ASSIGNED TASK
Each line from the one containing "and dependent recursive modules" through the last line of the data below is to be written out verbatim, and nothing more.

(Stored data entries)

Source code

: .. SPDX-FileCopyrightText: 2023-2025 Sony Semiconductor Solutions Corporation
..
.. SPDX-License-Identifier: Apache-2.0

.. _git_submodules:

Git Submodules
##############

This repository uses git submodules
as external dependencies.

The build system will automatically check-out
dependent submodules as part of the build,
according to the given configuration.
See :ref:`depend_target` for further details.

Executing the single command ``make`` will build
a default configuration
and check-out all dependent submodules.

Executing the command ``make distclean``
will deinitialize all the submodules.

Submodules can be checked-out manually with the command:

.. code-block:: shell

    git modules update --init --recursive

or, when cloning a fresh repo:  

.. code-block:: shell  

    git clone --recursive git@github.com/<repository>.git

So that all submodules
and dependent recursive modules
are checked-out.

RESPONSE
and dependent recursive modules
are checked-out.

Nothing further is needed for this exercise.